»»
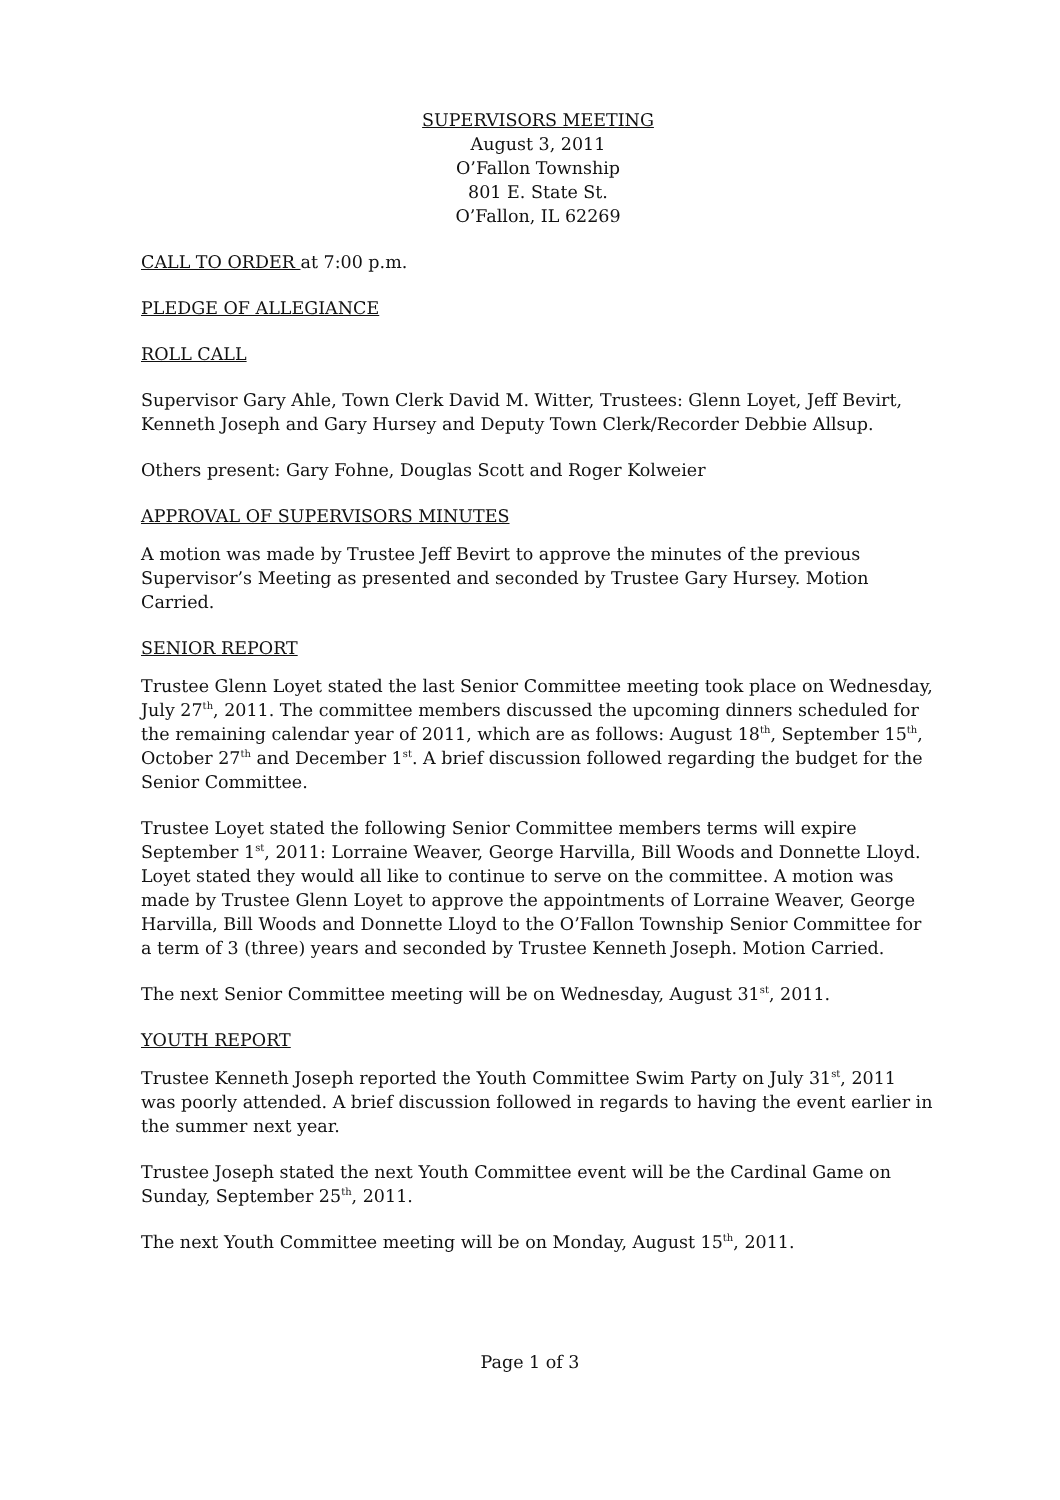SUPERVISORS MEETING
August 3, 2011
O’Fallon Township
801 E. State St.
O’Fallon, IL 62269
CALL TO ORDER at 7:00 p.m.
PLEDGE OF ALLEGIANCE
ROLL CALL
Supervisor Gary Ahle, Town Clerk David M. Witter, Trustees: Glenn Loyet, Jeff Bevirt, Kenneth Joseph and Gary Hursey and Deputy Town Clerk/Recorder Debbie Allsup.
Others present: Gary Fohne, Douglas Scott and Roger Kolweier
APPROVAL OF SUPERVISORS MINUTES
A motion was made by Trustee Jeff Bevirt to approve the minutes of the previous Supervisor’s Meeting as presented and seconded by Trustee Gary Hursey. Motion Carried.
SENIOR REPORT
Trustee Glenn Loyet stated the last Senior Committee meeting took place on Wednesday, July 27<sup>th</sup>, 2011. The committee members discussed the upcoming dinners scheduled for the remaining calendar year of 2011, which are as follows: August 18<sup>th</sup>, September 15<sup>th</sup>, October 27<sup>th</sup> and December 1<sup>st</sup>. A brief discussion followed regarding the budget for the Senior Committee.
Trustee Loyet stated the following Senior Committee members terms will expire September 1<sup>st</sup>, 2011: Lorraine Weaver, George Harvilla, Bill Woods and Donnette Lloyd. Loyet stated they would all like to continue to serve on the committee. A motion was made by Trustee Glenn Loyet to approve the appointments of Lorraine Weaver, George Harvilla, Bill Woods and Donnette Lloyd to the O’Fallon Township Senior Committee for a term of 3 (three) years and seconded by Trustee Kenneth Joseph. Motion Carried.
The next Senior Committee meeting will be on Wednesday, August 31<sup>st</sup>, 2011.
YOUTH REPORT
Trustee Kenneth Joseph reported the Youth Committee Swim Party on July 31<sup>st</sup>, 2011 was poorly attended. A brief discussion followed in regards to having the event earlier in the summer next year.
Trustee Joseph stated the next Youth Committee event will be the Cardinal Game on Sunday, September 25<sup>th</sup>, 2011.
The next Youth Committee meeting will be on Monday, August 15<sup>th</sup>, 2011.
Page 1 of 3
««
- _WHAT NEEDS TO BE DONE_
Starting at the line that contains "YOUTH REPORT", retype each remaining line of the records exactly; that line and the last line are both included.

- _ANSWER TO THE EXERCISE_
YOUTH REPORT
Trustee Kenneth Joseph reported the Youth Committee Swim Party on July 31<sup>st</sup>, 2011 was poorly attended. A brief discussion followed in regards to having the event earlier in the summer next year.
Trustee Joseph stated the next Youth Committee event will be the Cardinal Game on Sunday, September 25<sup>th</sup>, 2011.
The next Youth Committee meeting will be on Monday, August 15<sup>th</sup>, 2011.
Page 1 of 3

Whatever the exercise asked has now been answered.